Igreja apoia golpe contra Zelaya em Honduras e se opõe a Chávez

TEGUCIGALPA - A poderosa Igreja Católica de Honduras apoiou a deposição do presidente Manuel Zelaya, eliminando as chances de atuar como mediadora imparcial do conflito no país.

Redação com Reuters |


Líderes da Igreja Católica, que segundo pesquisas é a instituição mais respeitada no conservador país centro-americano, apoiaram o golpe e colocaram seu peso por trás do governo interino instalado pelo Congresso hondurenho.

As forças políticas e militares que derrubaram Zelaya em 28 de junho citaram Hugo Chávez como um dos fatores que os levaram ao golpe, alegando temer que o presidente hondurenho estivesse adotando o modelo de socialismo e as táticas políticas do presidente venezuelano.

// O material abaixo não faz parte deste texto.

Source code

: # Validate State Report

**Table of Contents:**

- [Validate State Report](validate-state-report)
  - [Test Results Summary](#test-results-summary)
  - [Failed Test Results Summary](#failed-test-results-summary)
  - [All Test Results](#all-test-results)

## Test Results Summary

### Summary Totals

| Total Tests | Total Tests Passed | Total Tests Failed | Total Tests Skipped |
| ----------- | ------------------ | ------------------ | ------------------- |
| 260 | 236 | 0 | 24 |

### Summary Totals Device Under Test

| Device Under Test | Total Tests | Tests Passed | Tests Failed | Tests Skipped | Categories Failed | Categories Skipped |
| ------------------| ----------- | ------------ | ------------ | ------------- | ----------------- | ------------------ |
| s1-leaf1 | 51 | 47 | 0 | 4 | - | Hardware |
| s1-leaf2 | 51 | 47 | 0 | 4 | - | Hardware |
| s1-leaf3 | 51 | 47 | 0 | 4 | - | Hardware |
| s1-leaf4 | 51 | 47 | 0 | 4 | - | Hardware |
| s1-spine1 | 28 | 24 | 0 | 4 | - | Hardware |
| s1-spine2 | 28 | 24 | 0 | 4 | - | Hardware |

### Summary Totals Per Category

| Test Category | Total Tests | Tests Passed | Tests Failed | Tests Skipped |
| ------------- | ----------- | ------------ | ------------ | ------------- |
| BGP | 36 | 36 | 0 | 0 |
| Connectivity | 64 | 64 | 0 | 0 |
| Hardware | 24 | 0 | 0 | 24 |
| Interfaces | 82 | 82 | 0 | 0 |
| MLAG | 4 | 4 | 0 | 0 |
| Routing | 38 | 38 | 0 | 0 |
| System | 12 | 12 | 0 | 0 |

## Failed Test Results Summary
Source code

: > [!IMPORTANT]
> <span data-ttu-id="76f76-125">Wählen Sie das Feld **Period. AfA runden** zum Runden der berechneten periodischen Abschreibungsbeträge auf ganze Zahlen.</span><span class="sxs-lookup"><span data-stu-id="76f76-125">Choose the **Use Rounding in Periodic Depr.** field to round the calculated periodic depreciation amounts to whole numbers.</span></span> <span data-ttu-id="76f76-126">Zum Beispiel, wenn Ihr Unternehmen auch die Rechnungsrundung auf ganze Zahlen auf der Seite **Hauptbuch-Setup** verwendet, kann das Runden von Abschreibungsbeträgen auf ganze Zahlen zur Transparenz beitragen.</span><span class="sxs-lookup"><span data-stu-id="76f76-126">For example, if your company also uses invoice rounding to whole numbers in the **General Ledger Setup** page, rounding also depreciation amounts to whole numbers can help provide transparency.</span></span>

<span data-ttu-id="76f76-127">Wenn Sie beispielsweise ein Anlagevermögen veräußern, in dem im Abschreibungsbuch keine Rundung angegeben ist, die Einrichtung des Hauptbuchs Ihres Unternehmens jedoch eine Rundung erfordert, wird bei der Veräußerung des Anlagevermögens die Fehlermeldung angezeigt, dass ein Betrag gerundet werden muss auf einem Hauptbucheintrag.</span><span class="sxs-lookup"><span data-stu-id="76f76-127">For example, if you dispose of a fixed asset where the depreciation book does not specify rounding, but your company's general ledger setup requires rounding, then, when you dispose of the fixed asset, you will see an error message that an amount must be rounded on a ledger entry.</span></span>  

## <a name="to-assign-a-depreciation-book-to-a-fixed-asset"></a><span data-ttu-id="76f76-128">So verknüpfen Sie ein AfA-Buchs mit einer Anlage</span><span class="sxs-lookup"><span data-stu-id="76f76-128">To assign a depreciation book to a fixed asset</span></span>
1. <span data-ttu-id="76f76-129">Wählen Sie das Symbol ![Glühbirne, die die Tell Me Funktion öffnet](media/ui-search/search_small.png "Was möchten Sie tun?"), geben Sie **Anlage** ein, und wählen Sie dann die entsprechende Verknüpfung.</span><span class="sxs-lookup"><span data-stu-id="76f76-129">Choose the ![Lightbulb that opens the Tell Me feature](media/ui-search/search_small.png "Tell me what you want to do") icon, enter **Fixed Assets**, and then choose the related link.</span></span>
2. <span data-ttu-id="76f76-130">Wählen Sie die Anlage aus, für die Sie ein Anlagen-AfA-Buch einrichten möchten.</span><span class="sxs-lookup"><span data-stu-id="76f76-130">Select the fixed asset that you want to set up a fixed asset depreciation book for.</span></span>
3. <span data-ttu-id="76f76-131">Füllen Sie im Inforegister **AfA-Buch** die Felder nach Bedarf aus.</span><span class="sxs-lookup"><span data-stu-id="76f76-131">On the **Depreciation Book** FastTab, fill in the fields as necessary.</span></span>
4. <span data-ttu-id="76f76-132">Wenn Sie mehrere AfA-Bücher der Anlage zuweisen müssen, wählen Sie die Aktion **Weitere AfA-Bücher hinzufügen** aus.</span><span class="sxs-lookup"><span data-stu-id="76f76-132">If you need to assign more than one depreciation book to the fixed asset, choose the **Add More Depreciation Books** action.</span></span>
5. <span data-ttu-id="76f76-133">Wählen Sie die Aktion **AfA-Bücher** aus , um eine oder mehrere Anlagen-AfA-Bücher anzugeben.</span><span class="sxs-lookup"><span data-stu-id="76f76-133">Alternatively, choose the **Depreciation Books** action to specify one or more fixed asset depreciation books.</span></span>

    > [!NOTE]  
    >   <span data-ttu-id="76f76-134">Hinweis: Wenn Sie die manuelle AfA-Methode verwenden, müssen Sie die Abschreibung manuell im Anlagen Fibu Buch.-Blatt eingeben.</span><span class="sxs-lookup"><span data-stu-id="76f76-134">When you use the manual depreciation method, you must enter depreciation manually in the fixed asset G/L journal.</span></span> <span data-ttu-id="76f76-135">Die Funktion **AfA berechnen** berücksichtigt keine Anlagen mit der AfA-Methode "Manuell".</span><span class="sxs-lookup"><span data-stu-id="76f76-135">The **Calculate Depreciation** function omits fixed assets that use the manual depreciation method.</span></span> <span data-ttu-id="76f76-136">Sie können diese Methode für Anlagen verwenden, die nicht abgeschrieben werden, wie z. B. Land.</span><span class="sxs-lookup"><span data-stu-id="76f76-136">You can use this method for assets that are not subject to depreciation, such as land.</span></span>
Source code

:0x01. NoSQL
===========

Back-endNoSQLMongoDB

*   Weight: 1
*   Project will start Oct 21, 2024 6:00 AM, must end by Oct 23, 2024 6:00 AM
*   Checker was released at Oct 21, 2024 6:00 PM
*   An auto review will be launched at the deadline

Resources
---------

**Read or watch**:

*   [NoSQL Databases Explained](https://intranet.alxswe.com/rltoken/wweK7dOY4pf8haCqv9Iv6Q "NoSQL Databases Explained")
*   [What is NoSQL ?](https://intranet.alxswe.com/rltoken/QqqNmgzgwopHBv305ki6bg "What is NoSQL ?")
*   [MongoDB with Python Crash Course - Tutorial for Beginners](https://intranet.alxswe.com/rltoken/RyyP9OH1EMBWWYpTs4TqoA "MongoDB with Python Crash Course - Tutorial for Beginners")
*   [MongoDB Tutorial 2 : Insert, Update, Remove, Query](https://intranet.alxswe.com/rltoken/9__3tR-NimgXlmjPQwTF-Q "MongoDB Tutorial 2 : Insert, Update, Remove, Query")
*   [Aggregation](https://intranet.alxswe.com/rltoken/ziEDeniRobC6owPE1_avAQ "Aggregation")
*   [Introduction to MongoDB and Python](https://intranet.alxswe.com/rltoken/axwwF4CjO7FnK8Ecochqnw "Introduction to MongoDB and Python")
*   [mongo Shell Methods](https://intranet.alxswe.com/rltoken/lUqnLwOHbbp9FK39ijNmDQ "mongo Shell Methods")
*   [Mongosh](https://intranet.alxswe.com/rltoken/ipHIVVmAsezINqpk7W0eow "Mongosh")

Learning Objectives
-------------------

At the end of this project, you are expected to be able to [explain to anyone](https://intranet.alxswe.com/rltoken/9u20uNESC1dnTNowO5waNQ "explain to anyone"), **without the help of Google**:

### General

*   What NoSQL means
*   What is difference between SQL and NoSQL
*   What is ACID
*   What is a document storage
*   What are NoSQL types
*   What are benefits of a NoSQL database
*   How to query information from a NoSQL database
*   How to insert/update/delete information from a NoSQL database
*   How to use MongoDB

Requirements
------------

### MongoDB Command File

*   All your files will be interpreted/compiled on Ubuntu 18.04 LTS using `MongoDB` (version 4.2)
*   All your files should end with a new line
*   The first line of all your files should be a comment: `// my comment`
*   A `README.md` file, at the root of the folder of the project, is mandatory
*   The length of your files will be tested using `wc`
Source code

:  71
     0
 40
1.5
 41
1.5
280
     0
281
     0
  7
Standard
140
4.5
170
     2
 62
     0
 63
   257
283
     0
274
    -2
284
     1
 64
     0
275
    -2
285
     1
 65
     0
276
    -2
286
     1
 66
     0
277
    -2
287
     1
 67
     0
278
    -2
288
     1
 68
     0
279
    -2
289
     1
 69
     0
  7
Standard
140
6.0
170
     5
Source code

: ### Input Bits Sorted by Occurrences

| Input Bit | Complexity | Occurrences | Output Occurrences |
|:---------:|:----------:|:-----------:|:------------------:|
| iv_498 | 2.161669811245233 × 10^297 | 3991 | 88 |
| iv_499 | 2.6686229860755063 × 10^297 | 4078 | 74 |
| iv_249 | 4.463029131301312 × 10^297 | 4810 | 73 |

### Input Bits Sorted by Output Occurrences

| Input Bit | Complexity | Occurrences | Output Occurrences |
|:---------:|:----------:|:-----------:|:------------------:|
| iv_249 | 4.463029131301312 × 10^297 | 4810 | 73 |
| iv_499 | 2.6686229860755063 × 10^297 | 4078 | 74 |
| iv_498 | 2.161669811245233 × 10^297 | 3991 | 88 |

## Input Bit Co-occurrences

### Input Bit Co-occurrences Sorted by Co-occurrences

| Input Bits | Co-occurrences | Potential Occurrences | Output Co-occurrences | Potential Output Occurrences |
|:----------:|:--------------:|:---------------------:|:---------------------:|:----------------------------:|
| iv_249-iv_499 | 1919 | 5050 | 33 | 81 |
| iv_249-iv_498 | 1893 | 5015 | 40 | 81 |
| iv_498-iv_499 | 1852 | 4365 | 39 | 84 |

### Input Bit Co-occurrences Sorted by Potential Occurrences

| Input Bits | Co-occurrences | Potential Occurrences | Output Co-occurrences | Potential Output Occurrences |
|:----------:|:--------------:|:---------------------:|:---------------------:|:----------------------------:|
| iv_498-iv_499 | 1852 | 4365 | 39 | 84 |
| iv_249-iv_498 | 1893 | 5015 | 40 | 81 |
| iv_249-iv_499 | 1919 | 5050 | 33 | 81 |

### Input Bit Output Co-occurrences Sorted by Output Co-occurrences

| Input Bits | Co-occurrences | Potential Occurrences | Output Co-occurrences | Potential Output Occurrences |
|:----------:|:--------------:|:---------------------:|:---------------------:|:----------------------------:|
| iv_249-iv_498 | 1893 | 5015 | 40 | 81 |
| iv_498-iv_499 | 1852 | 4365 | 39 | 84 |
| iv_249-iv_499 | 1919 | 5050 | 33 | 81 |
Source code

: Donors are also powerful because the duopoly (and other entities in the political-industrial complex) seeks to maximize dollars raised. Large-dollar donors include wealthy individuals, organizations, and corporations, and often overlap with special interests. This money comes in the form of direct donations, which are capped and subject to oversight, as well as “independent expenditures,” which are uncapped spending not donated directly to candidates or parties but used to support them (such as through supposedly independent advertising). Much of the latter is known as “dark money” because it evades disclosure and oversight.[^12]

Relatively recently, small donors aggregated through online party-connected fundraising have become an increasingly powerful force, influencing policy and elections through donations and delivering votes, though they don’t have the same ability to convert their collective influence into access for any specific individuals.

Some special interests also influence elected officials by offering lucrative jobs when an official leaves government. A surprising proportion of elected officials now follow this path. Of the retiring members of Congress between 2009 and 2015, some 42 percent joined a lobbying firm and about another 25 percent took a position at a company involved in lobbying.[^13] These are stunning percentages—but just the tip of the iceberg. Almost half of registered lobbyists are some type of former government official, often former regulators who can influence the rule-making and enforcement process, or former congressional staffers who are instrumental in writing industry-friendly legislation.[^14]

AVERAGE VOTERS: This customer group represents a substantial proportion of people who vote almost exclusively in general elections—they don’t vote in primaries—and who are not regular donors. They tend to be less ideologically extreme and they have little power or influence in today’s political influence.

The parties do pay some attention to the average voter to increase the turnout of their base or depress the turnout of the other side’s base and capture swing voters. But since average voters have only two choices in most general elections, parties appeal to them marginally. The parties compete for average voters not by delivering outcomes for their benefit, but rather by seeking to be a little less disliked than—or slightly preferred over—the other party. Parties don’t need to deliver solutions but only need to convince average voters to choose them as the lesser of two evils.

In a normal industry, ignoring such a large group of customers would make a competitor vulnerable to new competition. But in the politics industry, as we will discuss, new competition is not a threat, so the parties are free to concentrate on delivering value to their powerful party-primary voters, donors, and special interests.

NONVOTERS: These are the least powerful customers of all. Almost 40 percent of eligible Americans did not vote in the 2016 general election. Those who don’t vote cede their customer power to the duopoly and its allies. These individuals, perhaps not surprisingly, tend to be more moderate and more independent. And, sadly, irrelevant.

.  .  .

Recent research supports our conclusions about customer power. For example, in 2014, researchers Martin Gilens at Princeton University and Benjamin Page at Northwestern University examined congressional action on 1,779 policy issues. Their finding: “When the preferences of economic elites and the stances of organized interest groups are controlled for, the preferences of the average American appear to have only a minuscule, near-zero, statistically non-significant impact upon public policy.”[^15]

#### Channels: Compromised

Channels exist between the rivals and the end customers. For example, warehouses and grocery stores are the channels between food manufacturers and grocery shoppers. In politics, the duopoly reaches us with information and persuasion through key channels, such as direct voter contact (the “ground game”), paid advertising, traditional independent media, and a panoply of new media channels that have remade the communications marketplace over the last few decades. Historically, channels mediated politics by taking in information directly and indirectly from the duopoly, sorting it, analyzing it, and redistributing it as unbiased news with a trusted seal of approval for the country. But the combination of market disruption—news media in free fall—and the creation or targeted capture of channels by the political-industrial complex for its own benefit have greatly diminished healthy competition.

Eles acusam Zelaya de violar a Constituição ao buscar a ampliação do seu mandato por meio da retirada dos limites para a reeleição, como Chávez fez na Venezuela.

O cardeal Oscar Rodrigues Maradiaga, que muitos creem estar numa pequena lista de possíveis candidatos a papa, justificou a destituição de Zelaya, embora tenha se oposto à expulsão dele do país.

"Ele não tem nenhuma autoridade, moral ou legal", disse o cardeal ao jornal espanhol El Mundo. "Ele perdeu a autoridade legal porque violou leis e a autoridade moral, ele perdeu com um discurso recheado de mentiras. A coisa mais patriótica que ele poderia fazer seria manter-se afastado. Qualquer outra coisa é simplesmente tentar impor o projeto de Hugo Chávez a qualquer custo", disse.

Chávez já trocou farpas com a Igreja Católica de Honduras no passado, chamando o cardeal Rodrigues de "papagaio" e "palhaço imperialista" em 2007. O cardeal classificou Chávez de um ditador que pensa ser Deus.

Chávez também já criticou a Igreja Católica em seu próprio país, acusando-a de aliar-se aos ricos em detrimento dos pobres.

A decisão da Igreja hondurenha de apoiar o golpe foi alvo de críticas. "A Igreja deveria adotar uma postura mais conciliatória", disse Efrain Dias, analista político da entidade não-governamental Centro para o Desenvolvimento Humano. "O país está dividido e precisa de um clima de reconciliação."

Ismael Moreno, padre jesuíta e comentarista de uma rádio que não integra a hierarquia da Igreja no país, também tece críticas. "A Igreja perdeu toda a capacidade de mediar", disse. "Perdeu toda a credibilidade."

O papel de mediador foi assumido pelo presidente da Costa Rica, Oscar Arias, que patrocinará uma nova rodada de negociações no fim de semana entre delegações que representam Zelaya e o presidente interino, Roberto Micheletti.